Cheaper currencies would help out most of the developed world's economies boost their exports, and eventually improve their health. However, currencies cannot all decline together; strength and weakness are relative terms. The one nation that needs a stronger currency, China, has political reasons for doing nothing to change the current rate. So, it was no surprise when this week-end's IMF finance ministers meeting ended with no real progress on currency rates.

Part of the problem is the low interest rates in the US, Japan, UK and eurozone. These are designed to keep domestic demand from shriveling up and blowing away, but the side effect is they send a lot of capital to emerging markets in search of a greater return on investment. That makes currencies in emerging markets rise. That, in turn, results in policy moves in those markets that could be harmful to the global economy as a whole. Reuters reports, "Brazil has doubled a tax on foreign purchases of local bonds. South Korea has warned of new trading limits, and India has said it may intervene in currency markets."

In the US, political pressure is increasing to make China do something to increase the value of the yuan. Democratic Senator Jack Reed of Rhode Island told Bloomberg Television's "Political Capital with Al Hunt" that the Senate may consider a lame-duck session to address the issue.
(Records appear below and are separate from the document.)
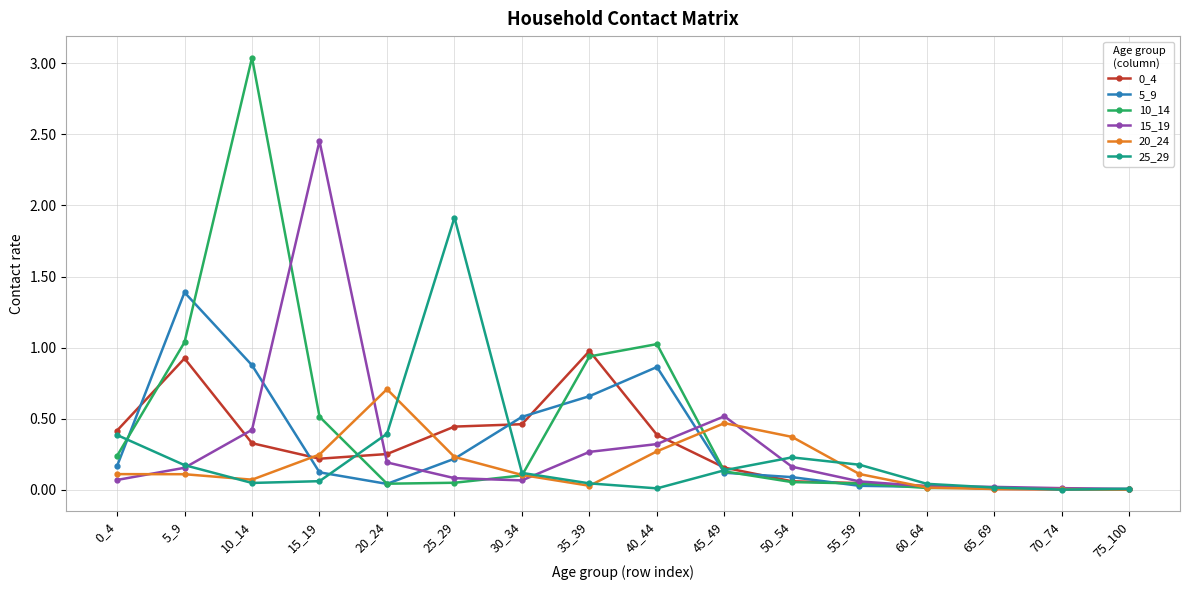

Which series has the widest spread of values?

10_14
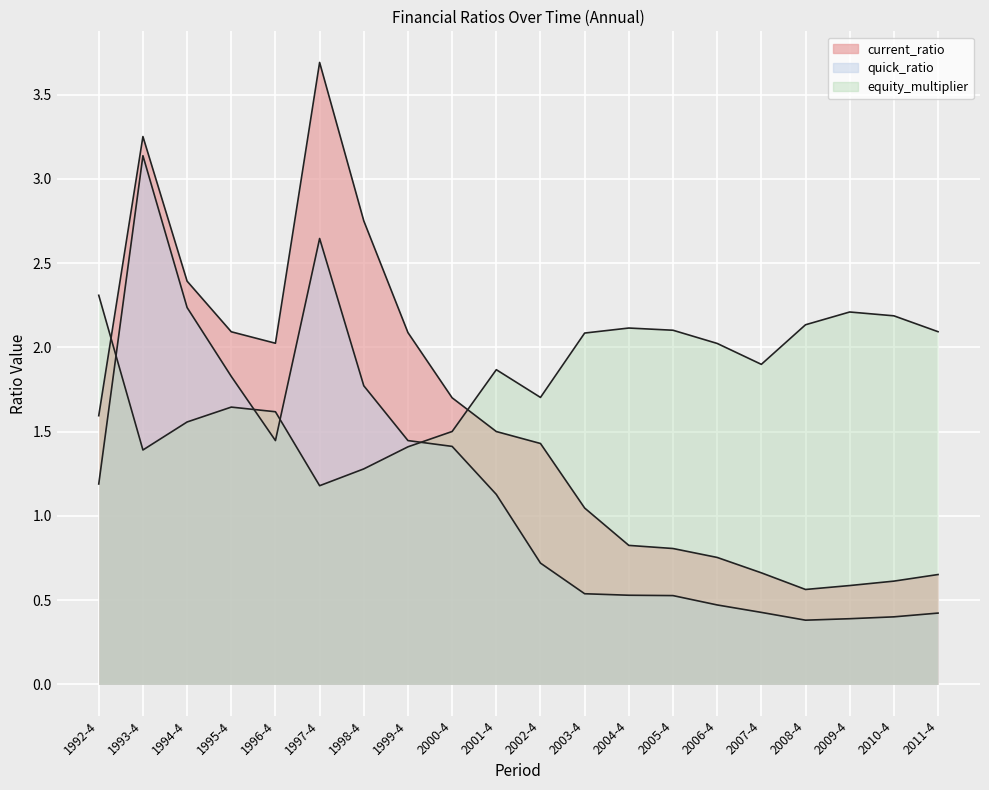

Which has a higher value, 2011-4 or 1993-4?

1993-4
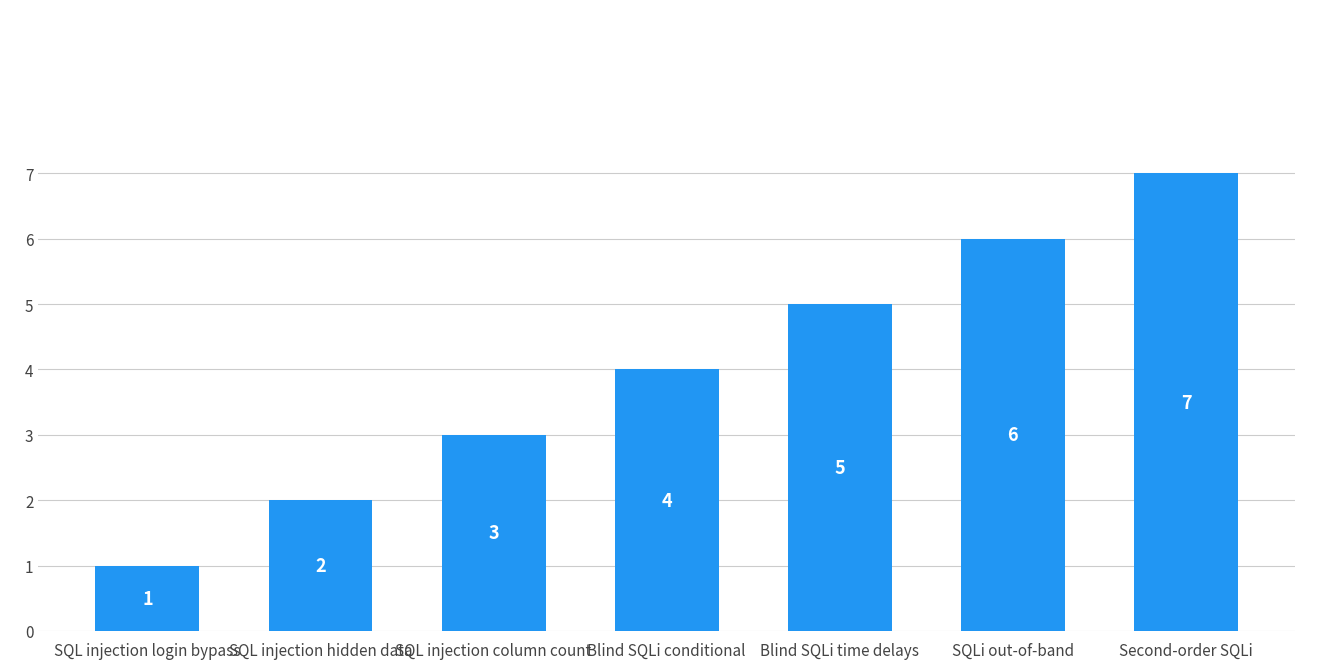

At which category does the chart reach its peak across all series?

Second-order SQLi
On the fringes, there is talk of tariffs against China to balance out the overly weak yuan. A trade war would almost certainly follow.

So, the question is what can be done? IMF Managing Director Dominique Strauss-Kahn has been given the job of reporting on how policies in one area affect currencies in another. These reports will cover the US, China, the UK and the euro area. "The need to have this kind of spillover report has been discussed for months and now it's part of our toolbox," the director said.

Unfortunately, the IMF hasn't exactly covered itself in glory when dealing with similar issues in the past. In 2006, the IMF oversaw efforts to rebalance the global economy. The lack of success speaks for itself. In addition, China has been more than reluctant to accept the fund's suggestions in the past.

The next chance to get something done comes next month in Seoul, when the G-20 meets. However, the G-20 is probably too big a venue to get the kind of results the world needs. Given the choice between muddling through and taking action, the G-20 is likely to opt for the former. That is preferable to policy actions that make things worse, but it is hardly an inspiring prospect. The truth is that more pain lies ahead, and politicians the world over are trying to ensure that their constituents don't suffer, which more or less means everyone will suffer more than is necessary for longer than needed.